Time travel = query a table as it was at a specific time in the past. Snowflake: `SELECT * FROM table_name AT (TIMESTAMP => '2026-01-01 10:00:00'::timestamp_tz)` or `BEFORE (STATEMENT => query_id)`. Retention: 90 days by default (configurable). Use cases: (1) accidental DELETE recovery; (2) auditing data changes; (3) A/B testing by querying different points in time; (4) debugging data pipeline bugs. Cost: minimal, just READS, no extra storage. BigQuery: no native time travel, but snapshots exist (table decorators) with cheaper storage: `SELECT * FROM table@1234567890000` (milliseconds since epoch). Snowflake time travel is a major advantage for audit/recovery workflows.

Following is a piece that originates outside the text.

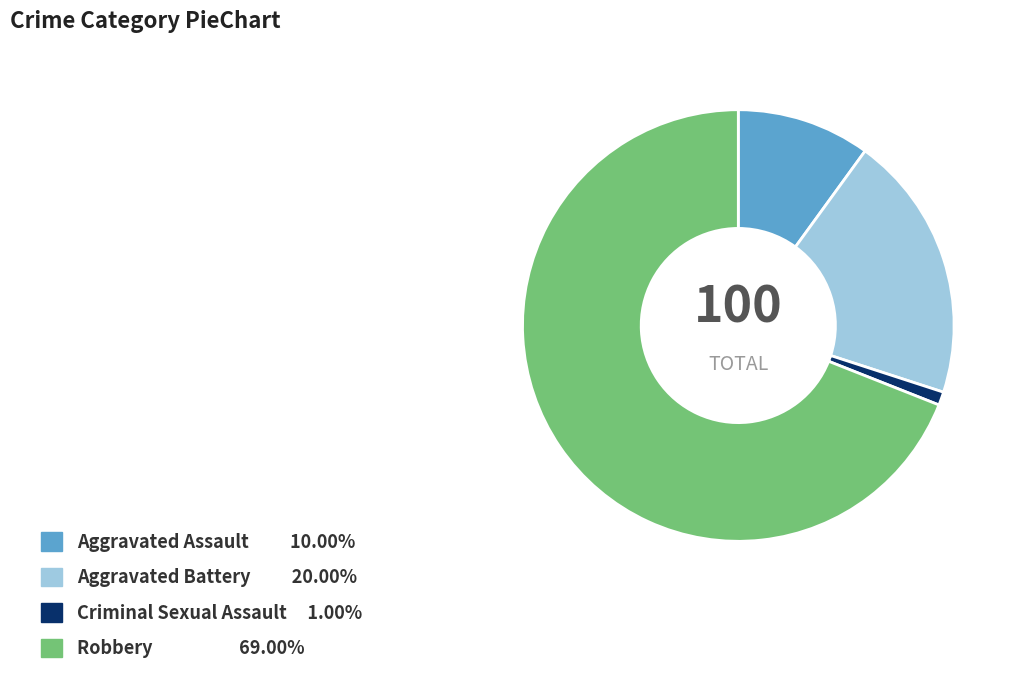

Rank the categories by value from lowest to highest.

Criminal Sexual Assault, Aggravated Assault, Aggravated Battery, Robbery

▶How do dbt models fit into Snowflake/BigQuery?
dbt (data build tool) = your transformation framework. Write SQL SELECT statements, dbt compiles to INSERT/CREATE TABLE/CREATE VIEW. Workflow: (1) raw data lands in Snowflake/BigQuery (Fivetran/Airbyte does EL); (2) dbt models transform raw → mart tables; (3) dbt manages dependencies (model A depends on model B); (4) dbt runs on schedule (daily) or on-demand; (5) dbt tracks lineage and tests data quality (e.g., `not_null`, `unique` checks). Both Snowflake and BigQuery have first-class dbt support, dbt adapters handle SQL dialect differences. Use dbt for: schema evolution, version control (git), documentation (auto-generated), testing, deployment CI/CD.